* [PERSYARATAN TUGAS]
Lanjutkan teks tentang dzikir dan doa saat berwudhu di bawah ini, mulai setelah kalimat terakhirnya.

*** POTONGAN TEKS

Kawan-kawan kami berkata, "Mengucapkan dzikir ini dengan menghadap kiblat (Al-Asqalani dalam Amal al –Adzkar 2/27-Futuhat berkata, "Aku tidak melihat dalam perkara menghadap kiblat dalil yang jelas yang khusus dengan wudhu." Aku berkata, "Maka hukumnya sama dengan dzikir-dzikir lainnya, jika tidak menghadap kiblat maka tidak mengapa. Jika menghadap maka ia lebih baik dan lebih utama.", pent.) dan itu dilakukan setelah selesai berwudhu."

Tidak ada doa apa pun dari Nabi pada waktu membasuh anggota wudhu.
Para fuqaha berkata, "Dianjurkan padanya doa-doa yang datang dari Salaf ((Yang dimaksud dengan Salaf di sini adalah sebagian ulama atau ahli zuhud atau ahli tasawuf yang mendahului Imam an-Nawawi, karena anjuran ini tidak bersumber dari as-Salaf ash-Shalih; para sahabat, tabi'in dan tabi'ut tabi'in, justru mereka membencinya dan mencela pelakunya. Asal usul doa ini adalah kumpulan riwayat-riwayat palsu (maudhu') di mana para ulama menyatakannya dusta dan mencela pemiliknya. Semoga Allah memberi pertolongan, pent.), mereka menambah dan menguranginya. Kesimpulan dari apa yang mereka katakan adalah bahwa seseorang mengucapkan setelah basmalah, 'Segala puji bagi Allah yang menjadikan air itu suci dan menyucikan.' Pada waktu berkumur mengucapkan, 'Ya Allah berilah aku minum satu gelas dari telaga NabiMu di mana aku tidak merasa haus setelah itu selama-lamanya.' Pada waktu istinsyaq dia mengucapkan, 'Ya Allah janganlah Engkau mengharamkanku dari aroma nikmat dan SurgaMu.' Pada saat membasuh wajah dia mengucapkan, 'Ya Allah jadikanlah wajahku putih pada hari di mana di situ terdapat wajah putih dan wajah hitam.' Pada saat membasuh kedua tangan, 'Ya Allah berikanlah buku catatan amalku dengan tangan kananku dan janganlah Engkau berikan buku catatan amalku kepadaku dengan tangan kiriku.' Pada saat membasuh kepala dia mengucapkan, 'Ya Allah haramkanlah rambut dan kulitku dari api neraka. Naungilah aku di bawah naunganMu pada hari di mana tiada naungan kecuali naunganMu.' Pada saat mengusap kedua telinga, 'Ya Allah jadikanlah aku termasuk orang-orang yang mendengarkan ucapan lalu mengikuti yang terbaik.' Pada saat membasuh kedua kaki dia mengucapkan, 'Ya Allah teguhkanlah kedua telapak kakiku di atas shirath jembatan menuju surga'." Wallahu a'lam.

******
*** DATA YANG DIBERIKAN

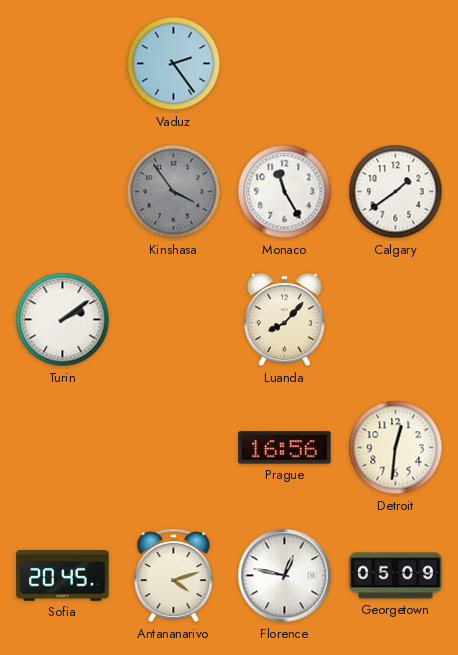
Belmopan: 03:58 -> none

******
*** DATA YANG DIBERIKAN

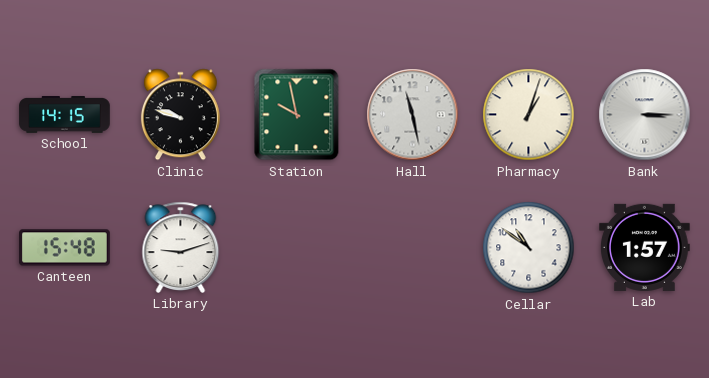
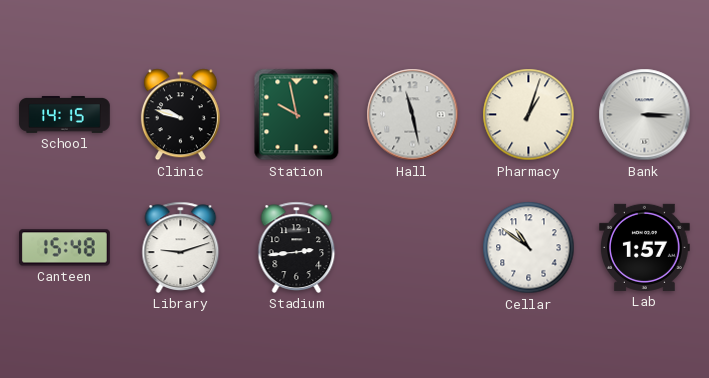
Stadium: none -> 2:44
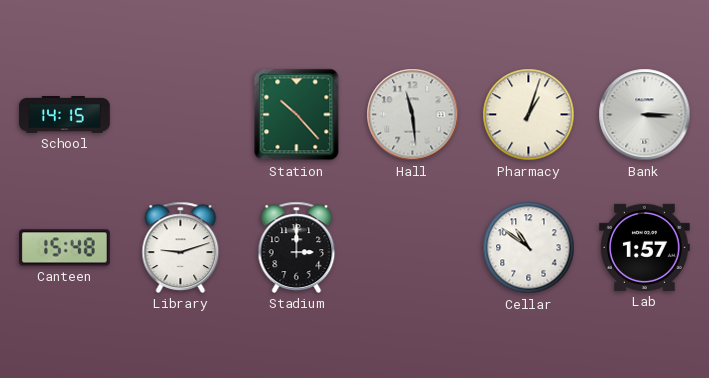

******

* [JAWABAN]
An-Nasa`i dan rekannya Ibn as-Sunni meriwayatkan dalam kitab mereka al-Yaum wal Lailah dengan sanad dari Abu Musa al-Asy'ari Radhiyallahu ‘anhu, dia berkata,


أَتَيْتُ رَسُوْلَ اللهِ بِوَضُوْءٍ، فَتَوَضَّأَ، فَسَمِعْتُهُ يَدْعُوْ وَيَقُوْلُ: اَللّهُمَّ اغْفِرْ لِيْ ذَنْبِيْ، وَوَسِّعْ لِي فِي دَارِيْ، وَبَارِكْ لِيْ فِي رِزْقِيْ. فَقُلْتُ: يَا نَبِيَّ اللهِ! سَمِعْتُكَ تَدْعُوْ بِكَذَا وَكَذَا، وَهَلْ تَرَكْنَ مِنْ شَيْءٍ؟

"Aku membawa air wudhu kepada Rasulullah Shallallahu ‘alaihiwasallam, lalu beliau berwudhu maka aku mendengar beliau berdoa dengan mengucapkan, 'Ya Allah ampunilah dosaku, lapangkanlah tempat tinggalku dan berkahilah rizkiku.' Aku berkata, 'Wahai Nabi Allah, aku mendengarmu berdoa begini begini.' Nabi menjawab, 'Apakah ada sesuatu yang tertinggal?"

Takhrij Hafdits: Dhaif: Diriwayatkan Ahmad 4/399, an-Nasa`i dalam [1]Amal al-Yaumi Wa al-Lailah no. 80; Abu Ya'la no. 7273; ath-Thabrani dalam [ad-Du'a' no. 656; Ibn as-Sunni no. 28: dari beberapa jalan, dari Mu'tamin bin Sulaiman, Abbad bin Abbad bin Alqamah menyampaikan kepada kami dari Abu Majlaz dari Abu Musa dengan hadits tersebut.
Ini adalah sanad dengan rawi-rawi tsiqah hanya saja ia memiliki dua illat:
Pertama inqitha. Al-Asqalani dalam Amal al-Adzkar 2/33-Futuhat berkata, "Perkara mendengarnya Abu Mijlaz kepada Abu Musa perlu dikaji karena dia terbiasa meriwayatkan secara mursal dari rawi di mana dia tidak bertemu dengannya.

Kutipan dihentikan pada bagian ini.